_WORK INSTRUCTIONS_
Scan the listing below. Copy each line that contains "contre".

Start of Block

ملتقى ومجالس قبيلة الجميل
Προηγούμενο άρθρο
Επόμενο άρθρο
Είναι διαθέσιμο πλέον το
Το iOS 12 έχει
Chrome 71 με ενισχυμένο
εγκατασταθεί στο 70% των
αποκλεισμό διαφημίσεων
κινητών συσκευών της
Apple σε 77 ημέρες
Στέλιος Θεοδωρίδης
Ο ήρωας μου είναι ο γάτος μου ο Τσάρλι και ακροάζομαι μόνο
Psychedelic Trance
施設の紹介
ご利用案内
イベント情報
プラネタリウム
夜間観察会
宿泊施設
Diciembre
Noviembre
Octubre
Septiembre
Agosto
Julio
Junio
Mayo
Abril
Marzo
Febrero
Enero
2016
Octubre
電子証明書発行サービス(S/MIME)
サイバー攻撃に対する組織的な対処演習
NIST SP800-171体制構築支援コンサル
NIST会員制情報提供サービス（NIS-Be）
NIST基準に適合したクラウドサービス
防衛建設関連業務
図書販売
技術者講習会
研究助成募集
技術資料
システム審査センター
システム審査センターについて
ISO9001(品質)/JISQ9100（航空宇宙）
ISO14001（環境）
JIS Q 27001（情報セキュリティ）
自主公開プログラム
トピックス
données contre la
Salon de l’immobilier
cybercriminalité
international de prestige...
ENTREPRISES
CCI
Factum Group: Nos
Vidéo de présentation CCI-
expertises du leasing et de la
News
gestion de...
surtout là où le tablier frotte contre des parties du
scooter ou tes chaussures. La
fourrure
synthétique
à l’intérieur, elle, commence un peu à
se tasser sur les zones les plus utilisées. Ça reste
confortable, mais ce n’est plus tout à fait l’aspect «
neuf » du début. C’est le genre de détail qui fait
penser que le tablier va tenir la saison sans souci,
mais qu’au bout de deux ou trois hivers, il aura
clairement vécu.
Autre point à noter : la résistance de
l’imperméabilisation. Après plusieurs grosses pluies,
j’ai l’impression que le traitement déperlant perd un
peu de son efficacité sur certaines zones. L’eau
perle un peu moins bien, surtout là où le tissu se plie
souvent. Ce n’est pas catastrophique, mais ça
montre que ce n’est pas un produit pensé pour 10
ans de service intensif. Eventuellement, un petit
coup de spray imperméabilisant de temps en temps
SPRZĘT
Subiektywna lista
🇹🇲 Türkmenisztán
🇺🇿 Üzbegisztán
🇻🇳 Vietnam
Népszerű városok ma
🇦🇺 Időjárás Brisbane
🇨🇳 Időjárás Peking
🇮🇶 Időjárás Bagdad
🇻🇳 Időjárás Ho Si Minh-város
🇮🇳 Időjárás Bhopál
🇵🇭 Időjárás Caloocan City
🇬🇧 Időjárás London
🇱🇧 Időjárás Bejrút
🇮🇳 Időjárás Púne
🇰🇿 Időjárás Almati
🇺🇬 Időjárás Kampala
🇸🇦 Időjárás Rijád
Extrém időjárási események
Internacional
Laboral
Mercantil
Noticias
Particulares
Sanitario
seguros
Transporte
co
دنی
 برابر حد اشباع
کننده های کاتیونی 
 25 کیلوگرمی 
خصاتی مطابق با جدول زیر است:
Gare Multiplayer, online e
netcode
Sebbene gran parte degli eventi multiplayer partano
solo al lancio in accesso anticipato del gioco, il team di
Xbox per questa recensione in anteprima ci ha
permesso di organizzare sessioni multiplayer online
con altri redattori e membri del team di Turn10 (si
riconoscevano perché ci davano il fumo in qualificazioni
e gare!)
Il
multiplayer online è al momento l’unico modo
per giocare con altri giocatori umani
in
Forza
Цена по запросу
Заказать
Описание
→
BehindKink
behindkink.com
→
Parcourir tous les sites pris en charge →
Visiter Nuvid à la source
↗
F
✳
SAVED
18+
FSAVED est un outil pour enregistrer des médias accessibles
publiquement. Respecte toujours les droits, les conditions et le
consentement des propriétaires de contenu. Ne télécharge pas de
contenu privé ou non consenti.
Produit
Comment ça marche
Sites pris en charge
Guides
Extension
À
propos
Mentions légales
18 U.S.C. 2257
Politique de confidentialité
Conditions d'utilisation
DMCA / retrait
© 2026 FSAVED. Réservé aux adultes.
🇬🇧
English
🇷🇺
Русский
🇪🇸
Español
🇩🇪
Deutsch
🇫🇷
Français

End of Block

_RESULT OF THIS EXERCISE_
données contre la
surtout là où le tablier frotte contre des parties du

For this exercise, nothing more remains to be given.